Collection entries
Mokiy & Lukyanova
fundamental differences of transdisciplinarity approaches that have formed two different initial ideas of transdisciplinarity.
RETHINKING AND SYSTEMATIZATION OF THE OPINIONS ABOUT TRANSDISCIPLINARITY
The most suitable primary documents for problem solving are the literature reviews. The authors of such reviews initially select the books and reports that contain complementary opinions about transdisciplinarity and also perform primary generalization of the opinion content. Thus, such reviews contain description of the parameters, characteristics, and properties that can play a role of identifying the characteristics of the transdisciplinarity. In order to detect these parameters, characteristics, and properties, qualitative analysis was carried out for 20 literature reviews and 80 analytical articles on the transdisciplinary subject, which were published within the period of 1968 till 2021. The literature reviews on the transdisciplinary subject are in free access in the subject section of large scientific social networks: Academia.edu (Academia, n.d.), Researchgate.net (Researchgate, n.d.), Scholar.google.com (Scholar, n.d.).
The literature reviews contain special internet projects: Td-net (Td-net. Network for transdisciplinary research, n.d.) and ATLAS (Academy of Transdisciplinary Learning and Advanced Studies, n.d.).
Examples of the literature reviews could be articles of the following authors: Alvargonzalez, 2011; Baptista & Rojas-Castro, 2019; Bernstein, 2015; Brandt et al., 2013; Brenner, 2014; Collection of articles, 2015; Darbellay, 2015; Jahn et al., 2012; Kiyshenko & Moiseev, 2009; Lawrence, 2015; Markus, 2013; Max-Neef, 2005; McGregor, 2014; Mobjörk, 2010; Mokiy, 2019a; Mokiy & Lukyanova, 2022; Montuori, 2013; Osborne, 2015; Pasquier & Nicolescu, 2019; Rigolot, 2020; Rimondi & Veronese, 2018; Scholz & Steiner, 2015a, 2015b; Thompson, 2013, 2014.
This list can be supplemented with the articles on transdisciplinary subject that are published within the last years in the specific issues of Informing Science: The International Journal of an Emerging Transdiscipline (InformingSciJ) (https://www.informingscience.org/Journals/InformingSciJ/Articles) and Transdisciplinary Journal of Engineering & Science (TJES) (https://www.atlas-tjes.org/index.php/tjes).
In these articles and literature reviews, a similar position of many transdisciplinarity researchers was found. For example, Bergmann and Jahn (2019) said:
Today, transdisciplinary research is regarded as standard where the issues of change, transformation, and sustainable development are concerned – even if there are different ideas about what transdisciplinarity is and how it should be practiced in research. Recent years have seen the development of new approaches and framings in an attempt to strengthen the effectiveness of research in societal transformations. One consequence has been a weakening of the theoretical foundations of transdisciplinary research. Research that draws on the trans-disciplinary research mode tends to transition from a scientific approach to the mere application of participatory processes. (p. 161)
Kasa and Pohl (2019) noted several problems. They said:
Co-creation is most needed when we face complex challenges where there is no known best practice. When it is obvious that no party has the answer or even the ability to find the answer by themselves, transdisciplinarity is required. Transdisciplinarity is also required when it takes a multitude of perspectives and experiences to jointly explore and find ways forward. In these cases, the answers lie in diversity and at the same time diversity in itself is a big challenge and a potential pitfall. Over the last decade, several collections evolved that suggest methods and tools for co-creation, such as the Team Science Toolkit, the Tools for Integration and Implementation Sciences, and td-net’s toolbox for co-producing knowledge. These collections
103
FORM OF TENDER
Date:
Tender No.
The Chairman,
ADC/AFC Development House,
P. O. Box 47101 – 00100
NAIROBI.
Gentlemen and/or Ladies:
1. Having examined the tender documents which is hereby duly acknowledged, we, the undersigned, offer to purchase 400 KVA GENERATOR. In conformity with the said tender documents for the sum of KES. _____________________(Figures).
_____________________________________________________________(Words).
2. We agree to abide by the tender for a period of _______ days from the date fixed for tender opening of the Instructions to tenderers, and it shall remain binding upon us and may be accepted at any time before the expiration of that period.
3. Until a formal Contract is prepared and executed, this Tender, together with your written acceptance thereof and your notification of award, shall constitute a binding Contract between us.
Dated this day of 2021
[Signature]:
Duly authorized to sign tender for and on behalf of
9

EXERCISE PROMPT: From the first line to the last, output the records word for word.

SOLVED EXERCISE:
Mokiy & Lukyanova
fundamental differences of transdisciplinarity approaches that have formed two different initial ideas of transdisciplinarity.
RETHINKING AND SYSTEMATIZATION OF THE OPINIONS ABOUT TRANSDISCIPLINARITY
The most suitable primary documents for problem solving are the literature reviews. The authors of such reviews initially select the books and reports that contain complementary opinions about transdisciplinarity and also perform primary generalization of the opinion content. Thus, such reviews contain description of the parameters, characteristics, and properties that can play a role of identifying the characteristics of the transdisciplinarity. In order to detect these parameters, characteristics, and properties, qualitative analysis was carried out for 20 literature reviews and 80 analytical articles on the transdisciplinary subject, which were published within the period of 1968 till 2021. The literature reviews on the transdisciplinary subject are in free access in the subject section of large scientific social networks: Academia.edu (Academia, n.d.), Researchgate.net (Researchgate, n.d.), Scholar.google.com (Scholar, n.d.).
The literature reviews contain special internet projects: Td-net (Td-net. Network for transdisciplinary research, n.d.) and ATLAS (Academy of Transdisciplinary Learning and Advanced Studies, n.d.).
Examples of the literature reviews could be articles of the following authors: Alvargonzalez, 2011; Baptista & Rojas-Castro, 2019; Bernstein, 2015; Brandt et al., 2013; Brenner, 2014; Collection of articles, 2015; Darbellay, 2015; Jahn et al., 2012; Kiyshenko & Moiseev, 2009; Lawrence, 2015; Markus, 2013; Max-Neef, 2005; McGregor, 2014; Mobjörk, 2010; Mokiy, 2019a; Mokiy & Lukyanova, 2022; Montuori, 2013; Osborne, 2015; Pasquier & Nicolescu, 2019; Rigolot, 2020; Rimondi & Veronese, 2018; Scholz & Steiner, 2015a, 2015b; Thompson, 2013, 2014.
This list can be supplemented with the articles on transdisciplinary subject that are published within the last years in the specific issues of Informing Science: The International Journal of an Emerging Transdiscipline (InformingSciJ) (https://www.informingscience.org/Journals/InformingSciJ/Articles) and Transdisciplinary Journal of Engineering & Science (TJES) (https://www.atlas-tjes.org/index.php/tjes).
In these articles and literature reviews, a similar position of many transdisciplinarity researchers was found. For example, Bergmann and Jahn (2019) said:
Today, transdisciplinary research is regarded as standard where the issues of change, transformation, and sustainable development are concerned – even if there are different ideas about what transdisciplinarity is and how it should be practiced in research. Recent years have seen the development of new approaches and framings in an attempt to strengthen the effectiveness of research in societal transformations. One consequence has been a weakening of the theoretical foundations of transdisciplinary research. Research that draws on the trans-disciplinary research mode tends to transition from a scientific approach to the mere application of participatory processes. (p. 161)
Kasa and Pohl (2019) noted several problems. They said:
Co-creation is most needed when we face complex challenges where there is no known best practice. When it is obvious that no party has the answer or even the ability to find the answer by themselves, transdisciplinarity is required. Transdisciplinarity is also required when it takes a multitude of perspectives and experiences to jointly explore and find ways forward. In these cases, the answers lie in diversity and at the same time diversity in itself is a big challenge and a potential pitfall. Over the last decade, several collections evolved that suggest methods and tools for co-creation, such as the Team Science Toolkit, the Tools for Integration and Implementation Sciences, and td-net’s toolbox for co-producing knowledge. These collections
103
FORM OF TENDER
Date:
Tender No.
The Chairman,
ADC/AFC Development House,
P. O. Box 47101 – 00100
NAIROBI.
Gentlemen and/or Ladies:
1. Having examined the tender documents which is hereby duly acknowledged, we, the undersigned, offer to purchase 400 KVA GENERATOR. In conformity with the said tender documents for the sum of KES. _____________________(Figures).
_____________________________________________________________(Words).
2. We agree to abide by the tender for a period of _______ days from the date fixed for tender opening of the Instructions to tenderers, and it shall remain binding upon us and may be accepted at any time before the expiration of that period.
3. Until a formal Contract is prepared and executed, this Tender, together with your written acceptance thereof and your notification of award, shall constitute a binding Contract between us.
Dated this day of 2021
[Signature]:
Duly authorized to sign tender for and on behalf of
9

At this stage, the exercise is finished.